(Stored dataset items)
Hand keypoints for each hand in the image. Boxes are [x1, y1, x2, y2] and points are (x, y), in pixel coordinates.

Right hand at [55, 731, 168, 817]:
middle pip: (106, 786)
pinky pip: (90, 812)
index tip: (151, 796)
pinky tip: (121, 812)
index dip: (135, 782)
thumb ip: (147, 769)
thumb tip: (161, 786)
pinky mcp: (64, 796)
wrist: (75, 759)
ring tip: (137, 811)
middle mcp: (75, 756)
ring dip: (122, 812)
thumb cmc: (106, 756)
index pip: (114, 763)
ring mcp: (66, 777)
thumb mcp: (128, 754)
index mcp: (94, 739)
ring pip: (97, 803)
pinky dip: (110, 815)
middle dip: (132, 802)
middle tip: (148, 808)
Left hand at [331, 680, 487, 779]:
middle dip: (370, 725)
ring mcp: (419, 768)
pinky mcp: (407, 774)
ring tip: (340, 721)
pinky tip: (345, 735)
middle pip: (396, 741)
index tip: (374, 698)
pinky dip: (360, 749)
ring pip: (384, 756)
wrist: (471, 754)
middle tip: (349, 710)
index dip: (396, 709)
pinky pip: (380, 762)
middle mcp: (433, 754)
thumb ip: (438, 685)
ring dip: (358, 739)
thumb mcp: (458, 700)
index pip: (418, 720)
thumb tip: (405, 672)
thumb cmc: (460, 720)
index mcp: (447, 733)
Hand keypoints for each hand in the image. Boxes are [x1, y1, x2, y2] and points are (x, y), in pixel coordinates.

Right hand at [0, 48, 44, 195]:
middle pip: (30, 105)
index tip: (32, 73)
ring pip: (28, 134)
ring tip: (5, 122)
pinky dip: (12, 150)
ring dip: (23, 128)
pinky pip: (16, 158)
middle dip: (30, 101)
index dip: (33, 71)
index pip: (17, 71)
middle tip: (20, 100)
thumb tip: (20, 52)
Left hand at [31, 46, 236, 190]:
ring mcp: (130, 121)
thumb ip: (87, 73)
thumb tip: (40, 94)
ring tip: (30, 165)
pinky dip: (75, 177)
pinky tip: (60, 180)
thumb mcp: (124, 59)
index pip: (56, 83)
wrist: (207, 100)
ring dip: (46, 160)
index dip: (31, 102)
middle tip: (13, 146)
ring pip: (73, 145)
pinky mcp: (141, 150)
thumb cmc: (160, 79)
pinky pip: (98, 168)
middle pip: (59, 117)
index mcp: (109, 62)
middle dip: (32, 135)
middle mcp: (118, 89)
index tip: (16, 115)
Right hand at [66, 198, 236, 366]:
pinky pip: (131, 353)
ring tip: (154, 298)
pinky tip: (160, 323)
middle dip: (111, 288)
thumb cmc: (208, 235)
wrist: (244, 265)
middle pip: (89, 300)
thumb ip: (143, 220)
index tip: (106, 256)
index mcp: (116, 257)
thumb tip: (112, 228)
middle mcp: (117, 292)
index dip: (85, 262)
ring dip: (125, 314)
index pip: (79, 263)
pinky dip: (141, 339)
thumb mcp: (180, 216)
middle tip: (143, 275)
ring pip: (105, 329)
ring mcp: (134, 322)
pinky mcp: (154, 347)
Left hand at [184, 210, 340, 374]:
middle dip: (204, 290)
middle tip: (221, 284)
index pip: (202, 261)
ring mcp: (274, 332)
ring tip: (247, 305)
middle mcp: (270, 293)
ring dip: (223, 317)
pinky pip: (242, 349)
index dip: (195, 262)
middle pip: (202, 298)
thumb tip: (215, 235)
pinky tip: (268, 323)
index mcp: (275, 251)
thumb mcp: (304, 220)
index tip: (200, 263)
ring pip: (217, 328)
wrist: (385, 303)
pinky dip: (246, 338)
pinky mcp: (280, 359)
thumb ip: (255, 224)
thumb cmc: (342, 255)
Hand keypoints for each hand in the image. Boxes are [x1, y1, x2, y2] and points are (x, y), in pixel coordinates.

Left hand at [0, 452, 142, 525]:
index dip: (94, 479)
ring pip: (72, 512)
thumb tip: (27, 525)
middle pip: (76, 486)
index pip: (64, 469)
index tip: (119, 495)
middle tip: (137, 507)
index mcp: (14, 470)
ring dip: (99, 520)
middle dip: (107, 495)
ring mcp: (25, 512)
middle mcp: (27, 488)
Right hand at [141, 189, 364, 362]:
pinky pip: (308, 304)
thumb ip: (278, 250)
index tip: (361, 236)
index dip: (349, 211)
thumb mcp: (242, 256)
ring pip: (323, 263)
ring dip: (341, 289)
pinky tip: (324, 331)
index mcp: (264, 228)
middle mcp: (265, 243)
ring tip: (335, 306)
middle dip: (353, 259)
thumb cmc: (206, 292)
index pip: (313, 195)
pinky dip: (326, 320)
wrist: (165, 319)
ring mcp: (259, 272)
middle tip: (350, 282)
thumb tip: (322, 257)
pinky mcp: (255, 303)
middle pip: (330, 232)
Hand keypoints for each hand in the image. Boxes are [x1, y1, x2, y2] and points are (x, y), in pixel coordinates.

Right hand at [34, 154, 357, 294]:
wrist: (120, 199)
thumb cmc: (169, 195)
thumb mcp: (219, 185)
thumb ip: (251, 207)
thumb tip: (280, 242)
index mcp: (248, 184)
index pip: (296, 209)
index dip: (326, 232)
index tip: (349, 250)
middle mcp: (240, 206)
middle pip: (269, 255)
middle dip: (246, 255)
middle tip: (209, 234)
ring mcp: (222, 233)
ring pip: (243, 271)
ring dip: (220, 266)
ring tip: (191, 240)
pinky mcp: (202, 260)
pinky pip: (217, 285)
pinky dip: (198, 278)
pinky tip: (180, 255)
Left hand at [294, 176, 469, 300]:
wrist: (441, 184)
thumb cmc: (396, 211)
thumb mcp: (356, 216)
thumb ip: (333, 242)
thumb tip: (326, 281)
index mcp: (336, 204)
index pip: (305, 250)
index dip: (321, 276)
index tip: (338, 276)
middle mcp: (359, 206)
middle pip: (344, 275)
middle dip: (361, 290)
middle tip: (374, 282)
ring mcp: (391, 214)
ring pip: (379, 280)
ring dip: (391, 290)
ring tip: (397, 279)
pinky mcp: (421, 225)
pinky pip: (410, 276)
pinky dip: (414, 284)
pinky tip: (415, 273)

▶ [Exercise brief]
Output every line of the data again, exactly.

▶ [Your solution]
Hand keypoints for each hand in the image. Boxes are [x1, y1, x2, y2] and points are (x, y), in pixel coordinates.

Right hand at [55, 731, 168, 817]:
middle pip: (106, 786)
pinky pip: (90, 812)
index tip: (151, 796)
pinky tip: (121, 812)
index dip: (135, 782)
thumb ip: (147, 769)
thumb tip: (161, 786)
pinky mcp: (64, 796)
wrist: (75, 759)
ring tip: (137, 811)
middle mcp: (75, 756)
ring dip: (122, 812)
thumb cmc: (106, 756)
index pip: (114, 763)
ring mcp: (66, 777)
thumb mcp: (128, 754)
index mcp: (94, 739)
ring pip: (97, 803)
pinky dip: (110, 815)
middle dip: (132, 802)
middle tip: (148, 808)
Left hand at [331, 680, 487, 779]:
middle dip: (370, 725)
ring mcp: (419, 768)
pinky mcp: (407, 774)
ring tip: (340, 721)
pinky tip: (345, 735)
middle pip: (396, 741)
index tip: (374, 698)
pinky dip: (360, 749)
ring pip: (384, 756)
wrist: (471, 754)
middle tip: (349, 710)
index dip: (396, 709)
pinky pip: (380, 762)
middle mcp: (433, 754)
thumb ip: (438, 685)
ring dip: (358, 739)
thumb mcp: (458, 700)
index pip: (418, 720)
thumb tip: (405, 672)
thumb cmc: (460, 720)
index mcp: (447, 733)
Hand keypoints for each hand in the image. Boxes are [x1, y1, x2, y2] and points are (x, y), in pixel coordinates.

Right hand at [0, 48, 44, 195]:
middle pip: (30, 105)
index tip: (32, 73)
ring pip: (28, 134)
ring tip: (5, 122)
pinky dip: (12, 150)
ring dip: (23, 128)
pinky pip: (16, 158)
middle dip: (30, 101)
index dip: (33, 71)
index pip: (17, 71)
middle tip: (20, 100)
thumb tip: (20, 52)
Left hand at [31, 46, 236, 190]:
ring mcp: (130, 121)
thumb ip: (87, 73)
thumb tip: (40, 94)
ring tip: (30, 165)
pinky dip: (75, 177)
pinky tip: (60, 180)
thumb mcp: (124, 59)
index pip: (56, 83)
wrist: (207, 100)
ring dip: (46, 160)
index dip: (31, 102)
middle tip: (13, 146)
ring pip: (73, 145)
pinky mcp: (141, 150)
thumb cmc: (160, 79)
pinky pip: (98, 168)
middle pip: (59, 117)
index mcp: (109, 62)
middle dip: (32, 135)
middle mcp: (118, 89)
index tip: (16, 115)
Right hand at [66, 198, 236, 366]:
pinky pip: (131, 353)
ring tip: (154, 298)
pinky tip: (160, 323)
middle dip: (111, 288)
thumb cmc: (208, 235)
wrist: (244, 265)
middle pip: (89, 300)
thumb ip: (143, 220)
index tip: (106, 256)
index mcp: (116, 257)
thumb tip: (112, 228)
middle mcp: (117, 292)
index dip: (85, 262)
ring dip: (125, 314)
index pip: (79, 263)
pinky dip: (141, 339)
thumb mcp: (180, 216)
middle tip: (143, 275)
ring pip: (105, 329)
ring mcp: (134, 322)
pinky mcp: (154, 347)
Left hand at [184, 210, 340, 374]:
middle dip: (204, 290)
middle tip: (221, 284)
index pip: (202, 261)
ring mcp: (274, 332)
ring tip: (247, 305)
middle mcp: (270, 293)
ring dip: (223, 317)
pinky pip: (242, 349)
index dip: (195, 262)
middle pip: (202, 298)
thumb tip: (215, 235)
pinky tip: (268, 323)
index mcp: (275, 251)
thumb mcp: (304, 220)
index tip: (200, 263)
ring pip: (217, 328)
wrist: (385, 303)
pinky dip: (246, 338)
pinky mcp: (280, 359)
thumb ip: (255, 224)
thumb cmc: (342, 255)
Hand keypoints for each hand in the image. Boxes are [x1, y1, x2, y2] and points are (x, y), in pixel coordinates.

Left hand at [0, 452, 142, 525]:
index dip: (94, 479)
ring pip: (72, 512)
thumb tip: (27, 525)
middle pip: (76, 486)
index pip: (64, 469)
index tip: (119, 495)
middle tip: (137, 507)
index mcp: (14, 470)
ring dip: (99, 520)
middle dip: (107, 495)
ring mcp: (25, 512)
middle mcp: (27, 488)
Right hand at [141, 189, 364, 362]:
pinky pip: (308, 304)
thumb ip: (278, 250)
index tip: (361, 236)
index dip: (349, 211)
thumb mcp: (242, 256)
ring pip: (323, 263)
ring dip: (341, 289)
pinky tip: (324, 331)
index mcp: (264, 228)
middle mcp: (265, 243)
ring tip: (335, 306)
middle dip: (353, 259)
thumb cmc: (206, 292)
index pip: (313, 195)
pinky dip: (326, 320)
wrist: (165, 319)
ring mcp: (259, 272)
middle tip: (350, 282)
thumb tip: (322, 257)
pinky mcp: (255, 303)
middle pip: (330, 232)
Hand keypoints for each hand in the image. Boxes are [x1, y1, x2, y2] and points are (x, y), in pixel coordinates.

Right hand at [34, 154, 357, 294]:
wrist: (120, 199)
thumb cmc: (169, 195)
thumb mcp: (219, 185)
thumb ip: (251, 207)
thumb tip: (280, 242)
index mcp: (248, 184)
index pip: (296, 209)
index dip: (326, 232)
index tip: (349, 250)
middle mcp: (240, 206)
middle pip: (269, 255)
middle dip: (246, 255)
middle tip: (209, 234)
ring mcp: (222, 233)
ring pip: (243, 271)
ring dip: (220, 266)
ring tip: (191, 240)
pinky mcp: (202, 260)
pinky pip: (217, 285)
pinky dip: (198, 278)
pinky tip: (180, 255)
Left hand at [294, 176, 469, 300]:
wrist: (441, 184)
thumb cmc: (396, 211)
thumb mcp: (356, 216)
thumb ip: (333, 242)
thumb tip: (326, 281)
index mcp: (336, 204)
index pip: (305, 250)
index dip: (321, 276)
index tip: (338, 276)
middle mcp: (359, 206)
middle pip: (344, 275)
middle dip: (361, 290)
middle tip: (374, 282)
ring mcp: (391, 214)
ring pip: (379, 280)
ring dip: (391, 290)
ring tip: (397, 279)
pinky mcp: (421, 225)
pinky pip: (410, 276)
pinky dip: (414, 284)
pinky tip: (415, 273)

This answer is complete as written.